To tackle the human health challenges that face the world today, the FNIH develops collaborations with top experts from government, industry, academia and the not-for-profit sector and provides a neutral environment where we can work productively toward a common goal.

Bespoke Gene Therapy Consortium (BGTC)

The Bespoke Gene Therapy Consortium (BGTC) is a program in development. Building on the successful Accelerating Medicines Partnership model, the BGTC represents a public-private partnership dedicated to making gene therapy a reality for people with rare genetic diseases affecting populations too small to be viable from the current commercial perspective. By developing a operational playbook that invokes the use of streamlined templates, master regulatory files, and uniform production processes, it is anticipated that following a pilot phase, a pathway toward the commercial viability of these therapies will be found. This may ultimately have a tremendously positive impact on the larger field of gene therapy it moves more broadly into the era of genome editing.

Accelerating Medicines Partnership – Schizophrenia

The Accelerating Medicines Partnership–Schizophrenia is the first neuropsychiatric project of the landmark Accelerating Medicines Partnership program managed by the Foundation for the National Institutes of Health.

Multi-site Efficacy and Safety Trial of Intrapartum Azithromycin in Low- and Middle-Income Countries

This study will test whether an antibiotic taken during labor can prevent infections in mothers and newborns in seven low- and middle-income countries. It will be conducted by the Eunice Kennedy Shriver National Institute of Child Health and Human Development (NICHD) through their Global Network for Women’s and Children’s Health Research (Global Network) in partnership with the Bill & Melinda Gates Foundation.

Accelerating Medicines Partnership - Parkinson's Disease

In 2016, the AMP Executive Committee approved the planning of an AMP effort to confront the challenges presented by Parkinson’s disease (PD). This complements current efforts in the areas of Alzheimer’s disease, type 2 diabetes and the autoimmune disorders of rheumatoid arthritis and systemic lupus erythematosus (lupus). A critical component of this partnership is that all members have agreed to make the AMP Parkinson’s disease (AMP PD) data and analyses publicly available to the broad biomedical community.

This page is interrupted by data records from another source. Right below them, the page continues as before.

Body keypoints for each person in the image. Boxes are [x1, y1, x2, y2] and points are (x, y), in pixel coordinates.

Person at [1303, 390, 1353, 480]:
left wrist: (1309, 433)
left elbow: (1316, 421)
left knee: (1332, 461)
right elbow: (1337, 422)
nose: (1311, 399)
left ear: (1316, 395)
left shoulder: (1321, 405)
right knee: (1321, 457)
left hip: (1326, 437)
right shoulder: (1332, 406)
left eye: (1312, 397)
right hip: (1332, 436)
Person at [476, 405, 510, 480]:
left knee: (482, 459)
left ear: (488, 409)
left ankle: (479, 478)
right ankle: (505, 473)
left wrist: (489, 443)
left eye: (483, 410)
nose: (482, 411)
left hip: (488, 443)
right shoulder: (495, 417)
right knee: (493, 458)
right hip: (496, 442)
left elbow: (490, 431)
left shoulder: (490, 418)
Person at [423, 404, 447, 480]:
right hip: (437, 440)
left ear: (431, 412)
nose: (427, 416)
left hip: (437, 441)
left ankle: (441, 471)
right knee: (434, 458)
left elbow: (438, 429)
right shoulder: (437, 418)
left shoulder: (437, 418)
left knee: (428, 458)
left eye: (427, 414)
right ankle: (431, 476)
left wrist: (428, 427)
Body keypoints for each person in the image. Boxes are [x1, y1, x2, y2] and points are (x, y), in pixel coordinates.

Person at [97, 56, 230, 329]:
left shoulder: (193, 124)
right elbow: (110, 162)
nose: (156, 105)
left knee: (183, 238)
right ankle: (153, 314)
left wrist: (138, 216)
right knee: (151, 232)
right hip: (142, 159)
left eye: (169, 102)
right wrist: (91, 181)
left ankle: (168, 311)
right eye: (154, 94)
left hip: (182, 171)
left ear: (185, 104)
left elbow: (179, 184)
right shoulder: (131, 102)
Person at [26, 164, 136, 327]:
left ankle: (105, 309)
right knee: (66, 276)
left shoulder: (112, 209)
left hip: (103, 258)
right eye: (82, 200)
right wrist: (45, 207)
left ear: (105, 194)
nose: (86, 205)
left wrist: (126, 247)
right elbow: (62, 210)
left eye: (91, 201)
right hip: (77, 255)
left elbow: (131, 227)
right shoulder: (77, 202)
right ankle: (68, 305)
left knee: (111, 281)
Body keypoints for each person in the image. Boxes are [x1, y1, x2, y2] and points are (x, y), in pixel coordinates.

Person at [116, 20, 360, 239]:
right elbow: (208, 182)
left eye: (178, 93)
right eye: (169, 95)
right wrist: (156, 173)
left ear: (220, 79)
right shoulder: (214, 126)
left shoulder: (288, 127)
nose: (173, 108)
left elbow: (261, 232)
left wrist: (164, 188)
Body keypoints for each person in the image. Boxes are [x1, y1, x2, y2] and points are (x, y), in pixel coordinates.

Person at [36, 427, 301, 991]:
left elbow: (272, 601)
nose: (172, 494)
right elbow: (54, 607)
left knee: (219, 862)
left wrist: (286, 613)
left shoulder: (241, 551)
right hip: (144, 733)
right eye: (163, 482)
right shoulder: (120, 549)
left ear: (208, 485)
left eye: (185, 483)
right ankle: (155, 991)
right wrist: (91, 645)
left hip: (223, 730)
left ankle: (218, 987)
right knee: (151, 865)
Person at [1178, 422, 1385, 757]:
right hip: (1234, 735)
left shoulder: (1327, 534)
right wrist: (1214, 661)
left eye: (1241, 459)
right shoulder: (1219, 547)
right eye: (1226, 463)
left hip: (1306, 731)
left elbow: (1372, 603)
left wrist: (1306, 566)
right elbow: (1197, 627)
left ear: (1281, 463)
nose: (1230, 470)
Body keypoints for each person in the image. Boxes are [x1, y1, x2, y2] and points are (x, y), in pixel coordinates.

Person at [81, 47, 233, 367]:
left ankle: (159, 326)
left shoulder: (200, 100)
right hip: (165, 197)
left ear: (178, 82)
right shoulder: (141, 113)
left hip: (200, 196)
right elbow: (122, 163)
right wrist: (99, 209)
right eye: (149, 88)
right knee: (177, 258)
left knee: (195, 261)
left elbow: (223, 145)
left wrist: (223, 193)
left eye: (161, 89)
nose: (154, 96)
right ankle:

Partnership for Accelerating Cancer Therapies (PACT)

https://fnih.org/sites/default/files/final/pdf/APPENDIX%20D_PACT%20Guidelines_v2_01142019_0.pdfThe Partnership for Accelerating Cancer Therapies (PACT) is a five-year public-private research collaboration totaling $220 million launched by the National Institutes of Health, the FNIH and 12 leading pharmaceutical companies as part of the Cancer Moonshot. PACT will initially focus on efforts to identify, develop and validate robust biomarkers — standardized biological markers of disease and treatment response — to advance new immunotherapy treatments that harness the immune system to attack cancer. The partnership will be managed by the FNIH.

Accelerating Medicines Partnership - Alzheimer's Disease

The Accelerating Medicines Partnership Alzheimer’s Disease Project (AMP-AD) is a precompetitive partnership among government, industry, and nonprofit organizations that focuses on discovering novel, clinically relevant therapeutic targets and on developing biomarkers to help validate existing therapeutic targets. 

Sports and Health Research Program: Pilot Projects on Sports-Related Brain and Spinal Cord Injury Research

Pilot Projects on Sports-Related Brain and Spinal Cord Injury Research was a component of the Sports and Health Research Program (SHRP) that funds pilot projects for research on sports-related traumatic brain injury and spinal cord injury research.

Biomarkers Consortium - Workshop: Defining an Evidentiary Criteria Framework for Surrogate Endpoint Qualification

The FNIH Biomarkers Consortium and FDA hosted a workshop to provide a Framework for Defining the Evidentiary Criteria for Surrogate Endpoint Qualification on July 30-31, 2018. The workshop aimed to create alignment of the biomedical community and regulators on the levels of evidence required to qualify biomarkers for use in drug development, with an emphasis on surrogate endpoints and specific clinical outcome measures.

Biomarkers Consortium - Identification and Validation of ctDNA Quality Control Materials

The ctDNA Quality Control Materials project seeks to develop a set of nationally recognized standards to enable the production of suitable quality control materials that can be submitted for FDA clearance for widespread use in ctDNA testing. Once successfully developed and disseminated, these quality control materials will provide confidence in interpretation of ctDNA biomarker assay results, paving the way for more effective clinical research, therapeutic decision-making, regulatory evaluation, and reimbursement applications.

Biomarkers Consortium - Chemotherapeutic Impact on the Immune MicroEnvironment

Project results will help determine the effect of chemotherapy on malignant and non-malignant cells including immune cells. New biomarkers characterizing the TME before and after chemotherapy may be discovered that reflect cell composition, cell states, and cell-cell interaction.